Michel Lotito foi daquelas figuras bizarras que, nada dando ao progresso da humanidade, ganham fama pela capacidade única de fazer coisas estúpidas. Era conhecido em França como “Monsieur Mangetout”, justamente porque comia tudo o que não fosse comestível. Entre a tralha que deglutiu ao longo da vida temos bicicletas, televisores, um caixão com as suas asas metálicas e, garantindo dois anos de refeições, um pequeno avião Cessna 150.
Cheguei a ele, cuja existência até então desconhecera, por um vídeo publicitário no telemóvel, promovendo um guru motivacional que, no pressuposto de ensinar empresários a trilhar o caminho da fortuna, falava do avião comido. Resumindo, para ter êxito importa fazer como Lotito. Metaforicamente, claro: partir os grandes problemas em pedacinhos e comê-los um a um. E aí entra a palavra mágica - salvem-nos dela! - destes fazedores de sucesso (do próprio sucesso, se o público pagante for numeroso): resiliência.
Quando tropeço nestes artistas de variedades, recordo sempre “The rainmaker”, um filme de 1956 com Burt Lancaster e Katharine Hepburn. O protagonista, um charlatão prometendo fazer chover a troco de dinheiro, em terra martirizada pela seca e em plena Grande Depressão, é mestre na retórica adequada a fazer pasmar quantos, pelo desespero (como poderia ser pela ambição), engolem o que lhes dão sem pensar no que comem.
Esse distúrbio alimentar, chamemos-lhe assim, favorece tanto os tais gurus - Tom Cruise, em “Magnolia”, orientando homens timoratos para serem machos implacáveis - como aqueles, mais afoitos, que decidem criar uma religião ou fundar um partido político, ocos de conteúdo mas embrulhados em espalhafato. E atrativos para muita gente, como as raspadinhas levando os descamisados desta vida a gastar o que têm e o que não têm.

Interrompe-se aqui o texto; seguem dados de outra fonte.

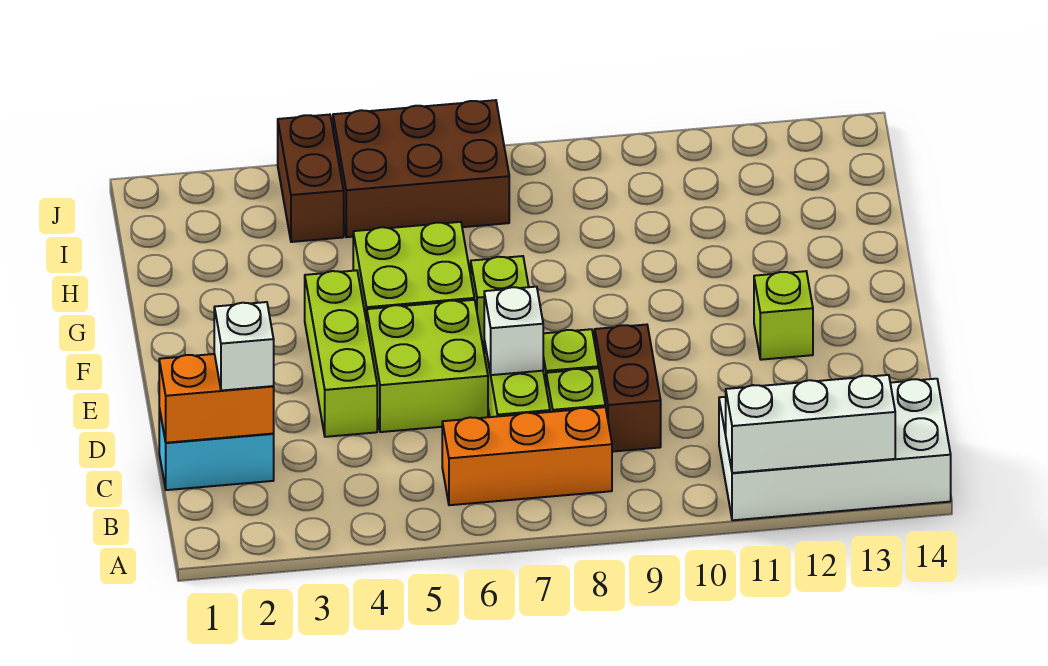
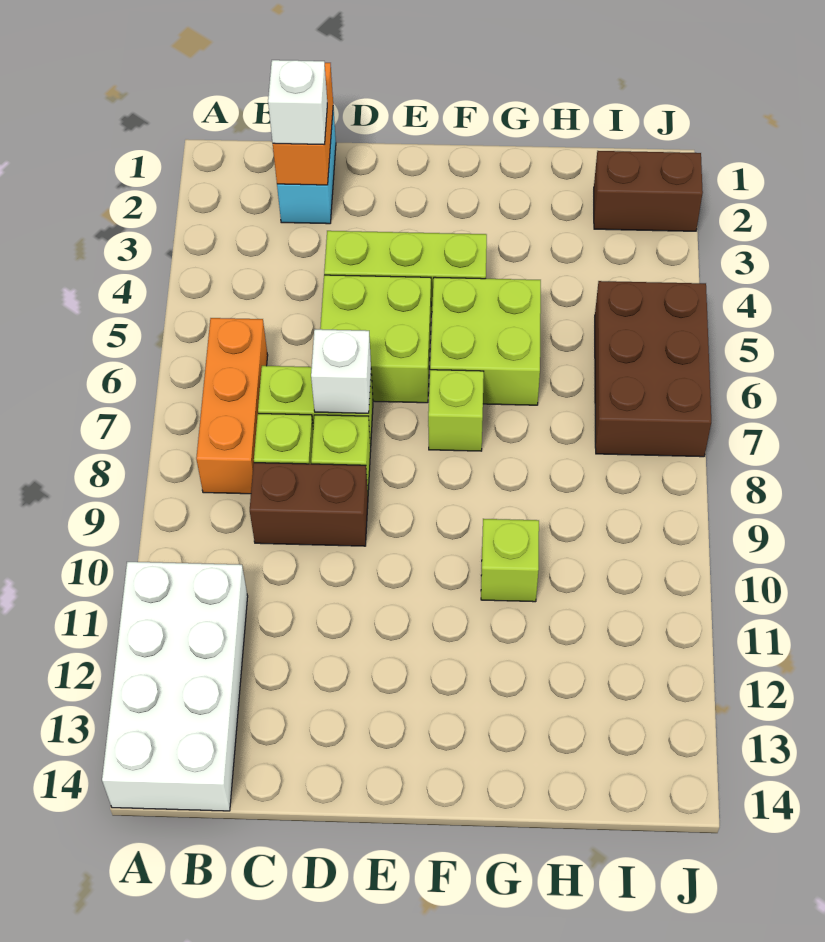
white 1x3 brick [726,375,895,473] -> none
lime 1x1 brick [754,271,813,360] -> lime 1x1 brick moved to [481,519,539,602]
brown 1x2 brick [278,115,344,242] -> brown 1x2 brick moved to [594,151,703,231]

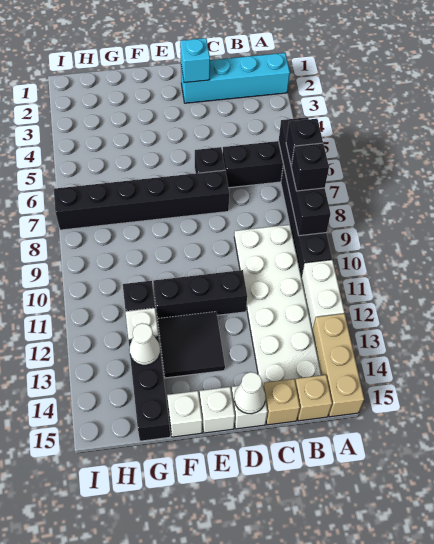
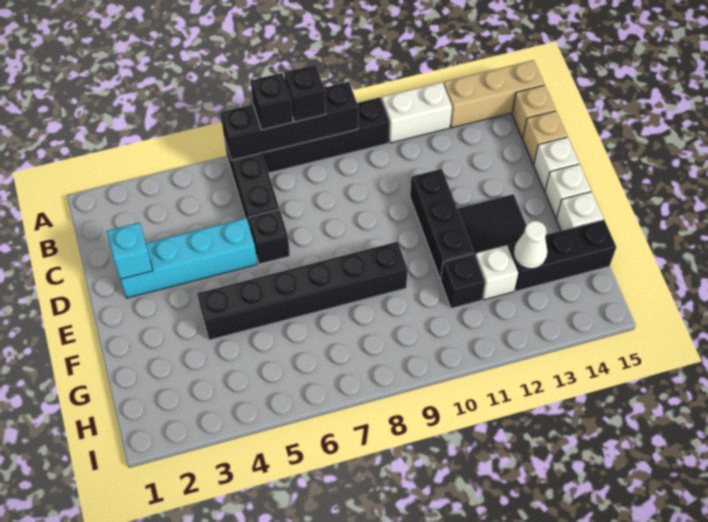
cyan 1x4 brick [181,53,290,103] -> cyan 1x4 brick turned to [120,218,257,298]
white 2x6 plate [234,225,321,386] -> none
black 1x6 brick [54,170,229,230] -> black 1x6 brick turned to [197,242,408,340]
white 1x1 cone [234,372,266,414] -> none

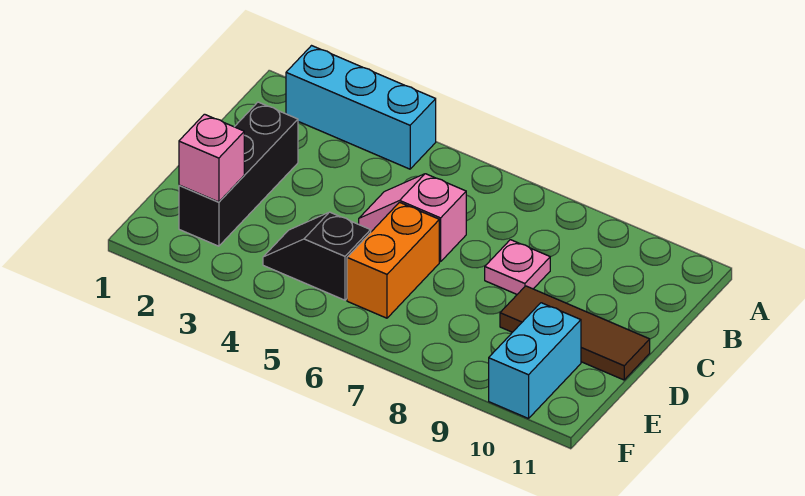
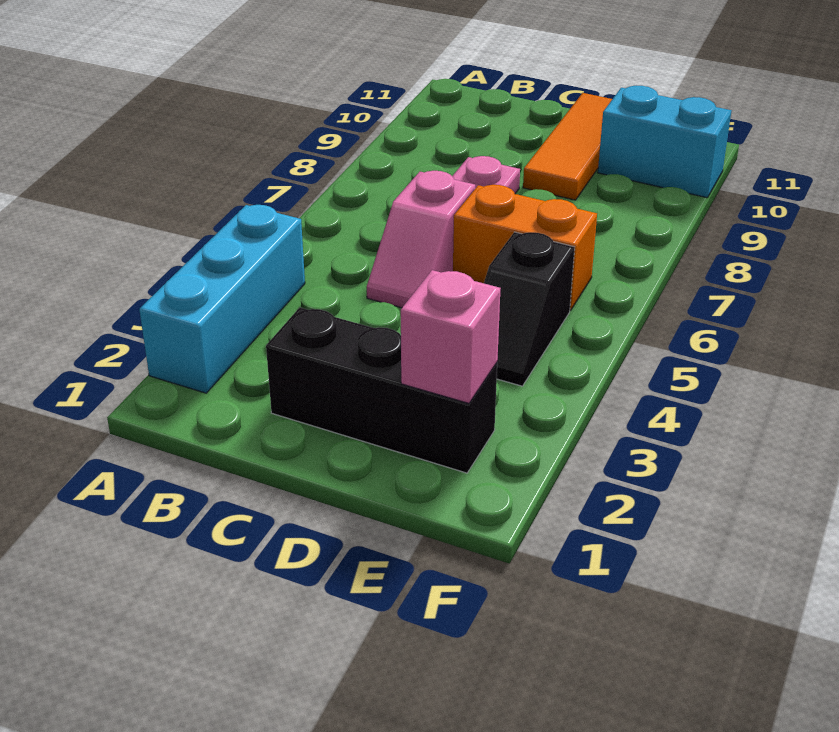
brown 1x3 tile [500,286,650,380] -> orange 1x3 tile [523,93,612,200]

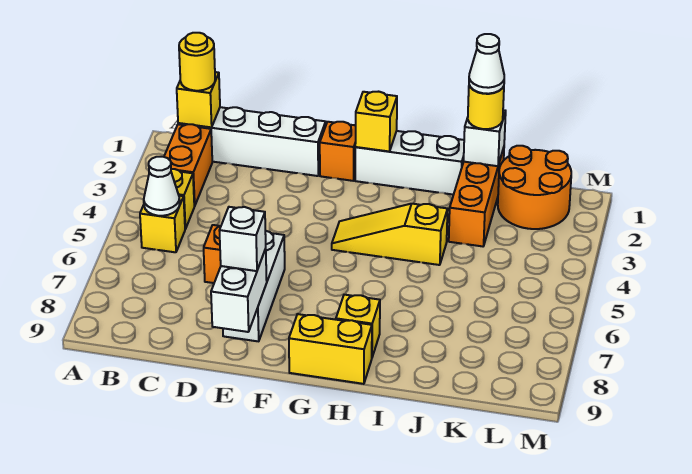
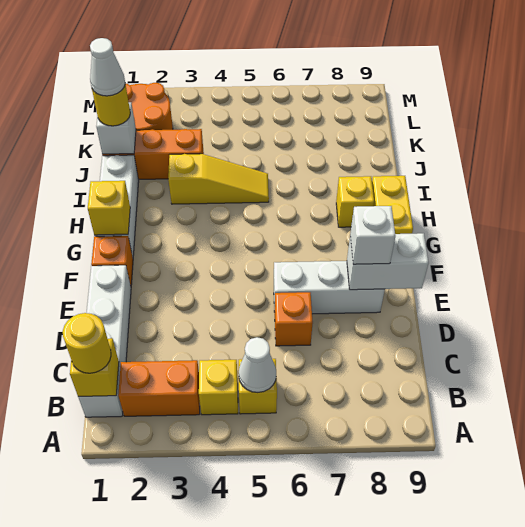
yellow 1x3 slope [332,204,448,265] -> yellow 1x3 slope turned to [168,154,269,204]

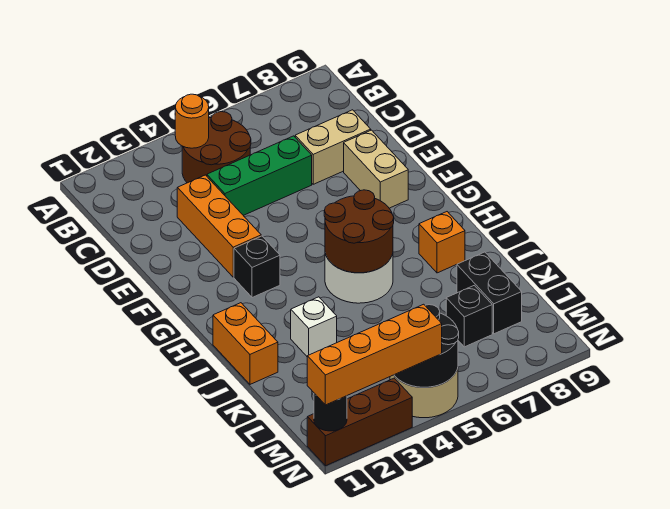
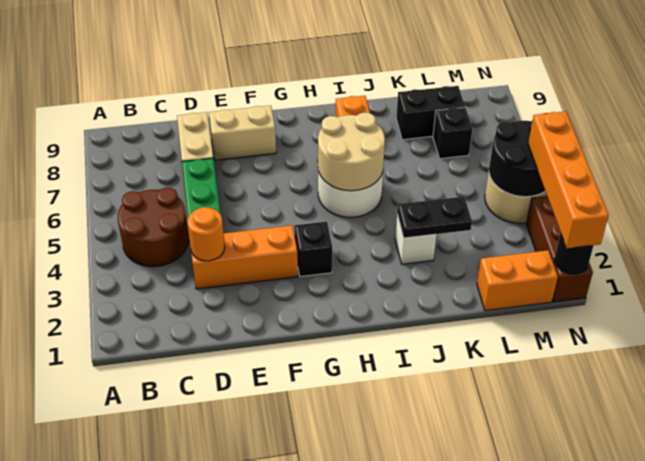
orange 1x1 round brick [175,94,209,148] -> orange 1x1 round brick moved to [187,207,225,261]
brown 2x2 round brick [324,190,394,273] -> tan 2x2 round brick [318,113,385,191]
orange 1x2 brick [213,303,278,384] -> orange 1x2 brick moved to [477,250,558,311]
none -> black 1x2 plate [397,197,472,238]

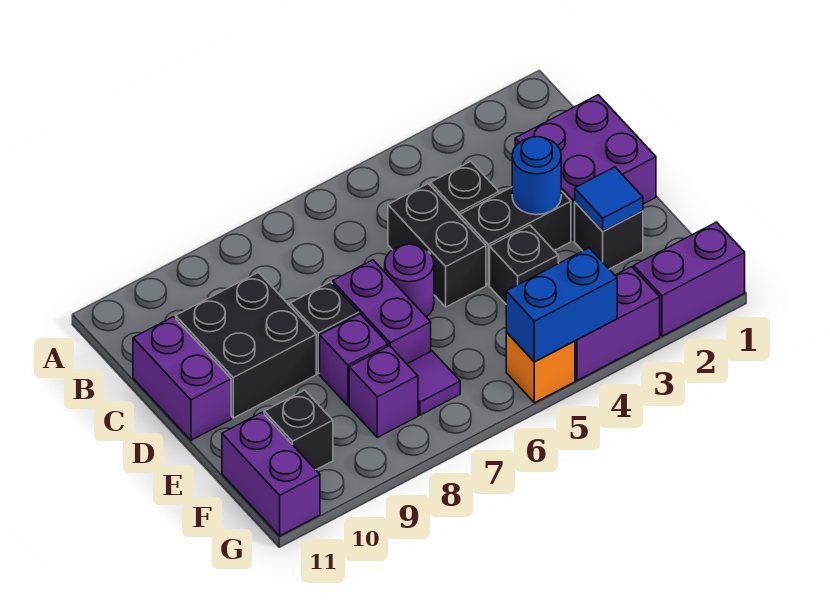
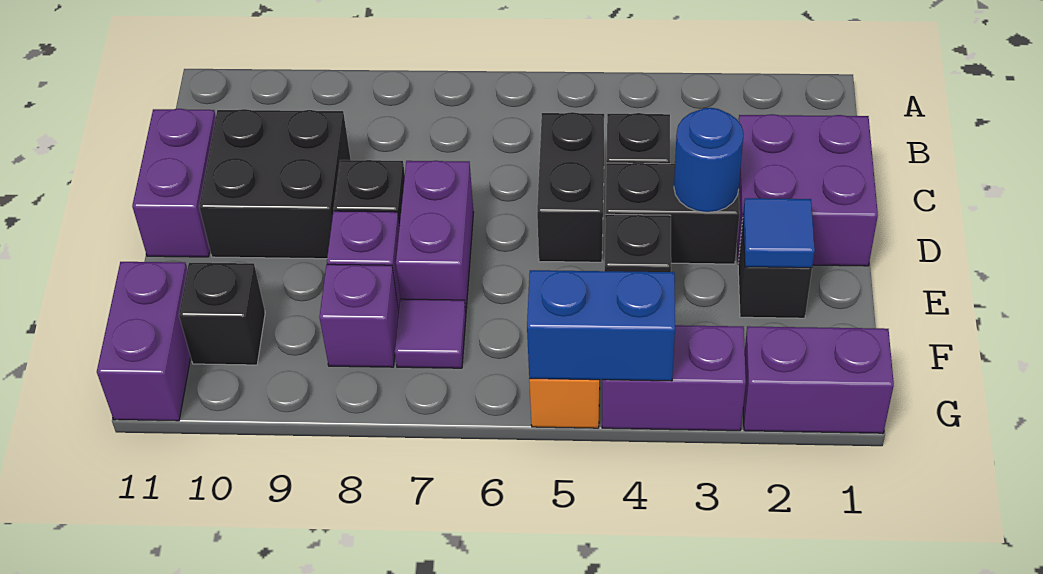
purple 1x1 round brick [385,244,434,317] -> none

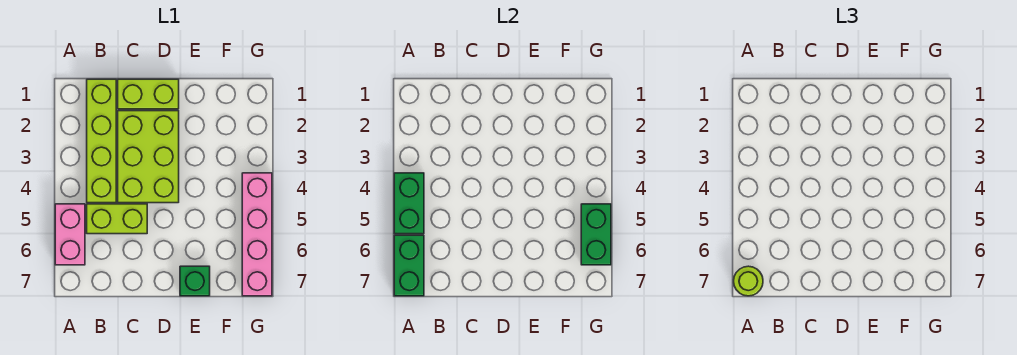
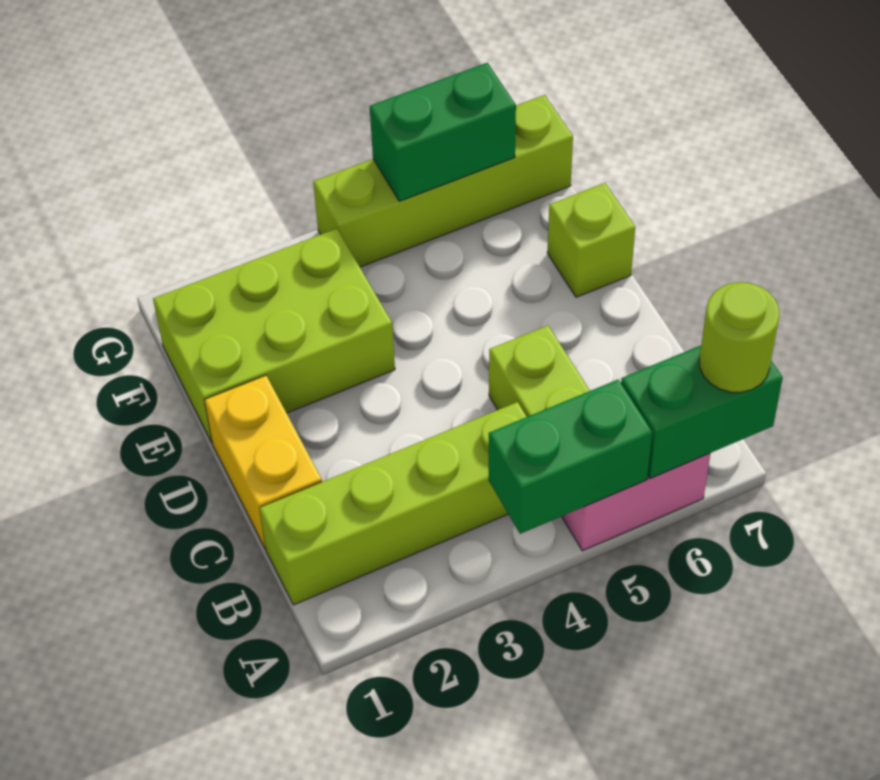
lime 1x2 brick [118,79,179,109] -> yellow 1x2 brick [205,375,322,549]
lime 2x3 brick [118,111,179,203] -> lime 2x3 brick moved to [153,229,395,442]
green 1x1 brick [180,266,210,296] -> lime 1x1 brick [547,183,635,297]
pink 1x4 brick [242,173,272,296] -> lime 1x4 brick [313,95,573,267]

O denominador comum é um público que se abstém de pensar, ou não sabe fazê-lo de forma estruturada. O progresso deveria dar às pessoas mais qualidade de vida, dar-lhes tempo. Mas a regra, hoje, é a pressa, a falta de disposição para parar e tentar perceber o Mundo. E compreender que abunda por aí matéria indigesta: Michel Lotito, o homem que comeu lustres, esquis e, até, uma placa que o “Guinness Book” lhe atribuiu, morreu com 55 anos.